Nitpicking about the title aside, Returns offers a perfectly competent sequel – no more, no less, though I admit it disappoints somewhat because it starts well. The film sets up its conceit in a crisp, intriguing manner, one that doesn’t allow us to meet Geoffrey until more than 16 minutes into its running time.
That came as a surprise. I expected an introductory component where we got to know “visible Geoffrey” before he went poof, but instead, the film keeps him translucent for nearly its entire span. This works nicely during that opening, as it creates a sense of mystery.
After that, matters become more erratic. Inevitably, the movie’s clunky romance causes it to drag at times, and the plotline gets muddled enough that the film works only in fits and starts.
Still, Returns delivers some strong moments, such as when Geoffrey torments Willie Spears (Alan Napier), a member of the conspiracy to frame him. Napier – best-known as Alfred on the 1960s Batman TV series – plays a sense of genuine terror, and this sequence fares well.

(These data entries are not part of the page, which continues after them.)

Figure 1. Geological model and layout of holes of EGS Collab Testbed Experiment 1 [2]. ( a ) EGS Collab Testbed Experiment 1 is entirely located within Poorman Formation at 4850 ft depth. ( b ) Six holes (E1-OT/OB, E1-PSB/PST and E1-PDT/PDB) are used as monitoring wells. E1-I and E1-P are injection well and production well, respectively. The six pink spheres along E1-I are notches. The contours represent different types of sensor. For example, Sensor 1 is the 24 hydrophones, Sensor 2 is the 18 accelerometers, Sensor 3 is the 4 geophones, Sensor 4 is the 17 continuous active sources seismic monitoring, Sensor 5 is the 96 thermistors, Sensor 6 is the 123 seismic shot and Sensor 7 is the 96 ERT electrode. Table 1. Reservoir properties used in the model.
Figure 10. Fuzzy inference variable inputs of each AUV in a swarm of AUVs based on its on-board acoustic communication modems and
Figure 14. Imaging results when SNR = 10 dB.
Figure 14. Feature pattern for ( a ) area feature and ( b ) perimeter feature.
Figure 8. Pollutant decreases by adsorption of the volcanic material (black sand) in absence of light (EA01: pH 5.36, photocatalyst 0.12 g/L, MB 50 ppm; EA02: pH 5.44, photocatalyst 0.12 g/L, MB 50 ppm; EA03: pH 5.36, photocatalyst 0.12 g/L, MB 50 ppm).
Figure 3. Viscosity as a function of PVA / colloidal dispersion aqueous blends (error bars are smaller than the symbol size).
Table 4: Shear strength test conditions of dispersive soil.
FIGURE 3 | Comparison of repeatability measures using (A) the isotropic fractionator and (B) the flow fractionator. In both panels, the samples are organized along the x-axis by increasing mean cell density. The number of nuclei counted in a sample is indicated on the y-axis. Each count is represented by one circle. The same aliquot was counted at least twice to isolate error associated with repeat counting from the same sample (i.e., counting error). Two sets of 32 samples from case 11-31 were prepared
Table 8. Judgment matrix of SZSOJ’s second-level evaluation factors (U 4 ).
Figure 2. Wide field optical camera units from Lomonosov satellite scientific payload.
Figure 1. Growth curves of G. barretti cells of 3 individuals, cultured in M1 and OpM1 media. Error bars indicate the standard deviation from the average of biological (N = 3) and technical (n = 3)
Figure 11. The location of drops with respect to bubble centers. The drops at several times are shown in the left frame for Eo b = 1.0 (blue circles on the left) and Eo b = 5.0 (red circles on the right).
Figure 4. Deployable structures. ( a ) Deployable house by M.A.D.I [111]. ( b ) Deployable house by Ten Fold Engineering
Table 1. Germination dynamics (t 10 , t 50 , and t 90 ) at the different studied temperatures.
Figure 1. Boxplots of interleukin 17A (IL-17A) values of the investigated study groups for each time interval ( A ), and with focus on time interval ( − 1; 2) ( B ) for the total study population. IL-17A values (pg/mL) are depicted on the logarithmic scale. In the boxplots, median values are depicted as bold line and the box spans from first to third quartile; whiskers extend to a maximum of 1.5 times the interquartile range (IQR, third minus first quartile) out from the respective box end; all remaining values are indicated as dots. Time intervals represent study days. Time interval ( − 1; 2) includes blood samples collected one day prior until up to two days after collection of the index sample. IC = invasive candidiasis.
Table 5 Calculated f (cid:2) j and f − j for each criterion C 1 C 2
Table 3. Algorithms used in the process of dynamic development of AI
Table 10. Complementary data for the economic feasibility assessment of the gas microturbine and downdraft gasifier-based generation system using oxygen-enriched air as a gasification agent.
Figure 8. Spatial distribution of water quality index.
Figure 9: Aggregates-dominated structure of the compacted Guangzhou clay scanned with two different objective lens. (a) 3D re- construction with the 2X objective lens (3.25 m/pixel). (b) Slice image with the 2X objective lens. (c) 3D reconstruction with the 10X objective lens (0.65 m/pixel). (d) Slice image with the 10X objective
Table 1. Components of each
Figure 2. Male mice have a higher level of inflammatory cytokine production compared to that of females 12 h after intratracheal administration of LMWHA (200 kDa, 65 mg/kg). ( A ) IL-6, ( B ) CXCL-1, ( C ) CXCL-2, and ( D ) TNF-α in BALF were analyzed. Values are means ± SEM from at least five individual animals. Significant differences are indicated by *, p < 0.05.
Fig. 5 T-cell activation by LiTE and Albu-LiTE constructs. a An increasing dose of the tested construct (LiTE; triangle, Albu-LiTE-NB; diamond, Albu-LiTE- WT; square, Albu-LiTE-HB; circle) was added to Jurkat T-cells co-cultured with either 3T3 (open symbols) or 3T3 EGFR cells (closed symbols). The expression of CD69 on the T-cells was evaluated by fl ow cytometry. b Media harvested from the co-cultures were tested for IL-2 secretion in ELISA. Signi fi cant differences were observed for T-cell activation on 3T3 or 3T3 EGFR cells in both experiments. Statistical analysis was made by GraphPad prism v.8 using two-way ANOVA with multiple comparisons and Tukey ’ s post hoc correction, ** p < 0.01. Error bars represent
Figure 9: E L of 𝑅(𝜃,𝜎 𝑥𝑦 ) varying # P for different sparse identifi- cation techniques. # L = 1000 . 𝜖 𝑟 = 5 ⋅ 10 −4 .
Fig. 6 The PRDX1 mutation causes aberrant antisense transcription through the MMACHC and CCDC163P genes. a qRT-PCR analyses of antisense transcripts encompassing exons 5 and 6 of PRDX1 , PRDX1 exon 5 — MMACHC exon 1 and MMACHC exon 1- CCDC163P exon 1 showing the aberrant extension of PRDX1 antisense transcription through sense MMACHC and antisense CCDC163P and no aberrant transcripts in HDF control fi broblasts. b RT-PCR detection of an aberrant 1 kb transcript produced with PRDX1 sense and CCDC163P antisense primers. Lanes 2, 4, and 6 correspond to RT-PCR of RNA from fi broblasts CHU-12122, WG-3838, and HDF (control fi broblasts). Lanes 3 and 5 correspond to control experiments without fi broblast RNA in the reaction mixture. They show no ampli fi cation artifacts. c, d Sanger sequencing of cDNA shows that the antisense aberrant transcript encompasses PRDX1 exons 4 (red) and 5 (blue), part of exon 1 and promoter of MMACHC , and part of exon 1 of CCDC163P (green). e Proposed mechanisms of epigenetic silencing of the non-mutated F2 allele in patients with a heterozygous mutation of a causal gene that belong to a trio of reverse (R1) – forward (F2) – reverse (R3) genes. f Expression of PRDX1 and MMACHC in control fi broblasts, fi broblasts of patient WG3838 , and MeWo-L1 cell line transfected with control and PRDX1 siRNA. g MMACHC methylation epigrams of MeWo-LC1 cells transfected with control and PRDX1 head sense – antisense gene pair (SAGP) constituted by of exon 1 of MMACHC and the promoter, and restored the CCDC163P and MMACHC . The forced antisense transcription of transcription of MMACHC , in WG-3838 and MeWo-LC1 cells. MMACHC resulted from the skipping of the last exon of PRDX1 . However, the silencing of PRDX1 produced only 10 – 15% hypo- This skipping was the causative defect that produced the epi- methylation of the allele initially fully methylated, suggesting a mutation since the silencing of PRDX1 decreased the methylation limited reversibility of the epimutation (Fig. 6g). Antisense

Though not as good as Claude Rains in the original, Price holds his own as our title character. Unsurprisingly, he offers his strongest work when Geoffrey gets more and more unhinged, and he makes potentially cringeworthy scenes impactful.
In the end, Returns delivers a wholly serviceable sequel. Wile it never excels, it does enough to stay interesting across its 81 minutes.